Sports-Reference’s advanced metrics on blocked shots estimate that 21.3 percent of the 2-point field goals attempted by Texas’ opponents have resulted in blocks, which is the best rate in the nation. Kentucky and UNLV are tied for second at 19.9 percent.

If Texas continues to reject opponents’ shots at this rate, the Longhorns will finish the season with the highest Sports-Reference block percentage since 2009-2010, when Mississippi State finished the season at 23.6 percent.

Leading the blocking charge is freshman forward Myles Turner, who swats 12.2 percent of opponents’ two point attempts when he is on the floor. That number leads the conference among qualified players.
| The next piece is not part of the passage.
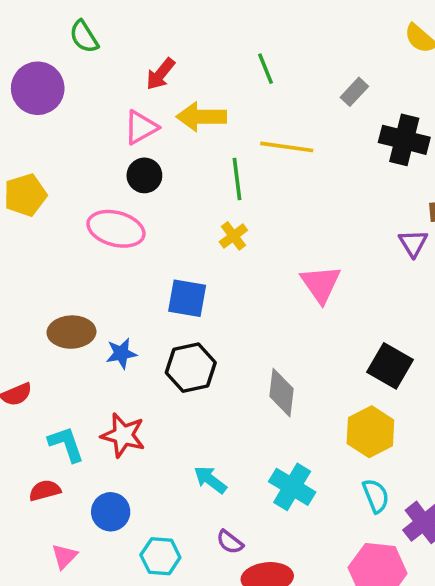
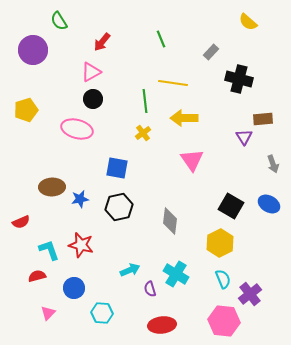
yellow arrow: (201, 117) -> (184, 118), moved
cyan arrow: (210, 480) -> (130, 270), turned 120
purple semicircle: (230, 542) -> (150, 289), moved, turned 35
Through 18 games Turner has blocked 48 shots, giving him a promising shot of breaking the University record for blocks in a season — 92 by Chris Owens in the 2000-2001 season — in what will likely be his lone season in Austin.

Turner is not the only player with a shot at setting a school record. If the team continues its current pace of blocking shots, it’ll easily shatter the program record of 206 set last season. Overall, this team has rejected 13.4 percent of field goals attempted by opponents, which is easily the highest percentage by a Texas team since the 1979-1980 season, when blocked shots were first recorded.

Solid interior defense is nothing new for a team led by head coach Rick Barnes — 12 of the 13 Texas teams that have blocked the highest percentage of opponent shots on record were teams coached by Barnes.

The Longhorns should get their hands on plenty of shots this Saturday when they host No. 11 Kansas Jayhawks, who have had 99 of their field goal attempts sent back this season — the second most in the nation.

Although the quantity of shots the Longhorns block does not really seem to correlate with whether the team wins — the team is averaging 7.25 blocks in losses and 7.86 blocks in wins — Texas has proven to be elite in that regard this season and is swatting its way into the record books.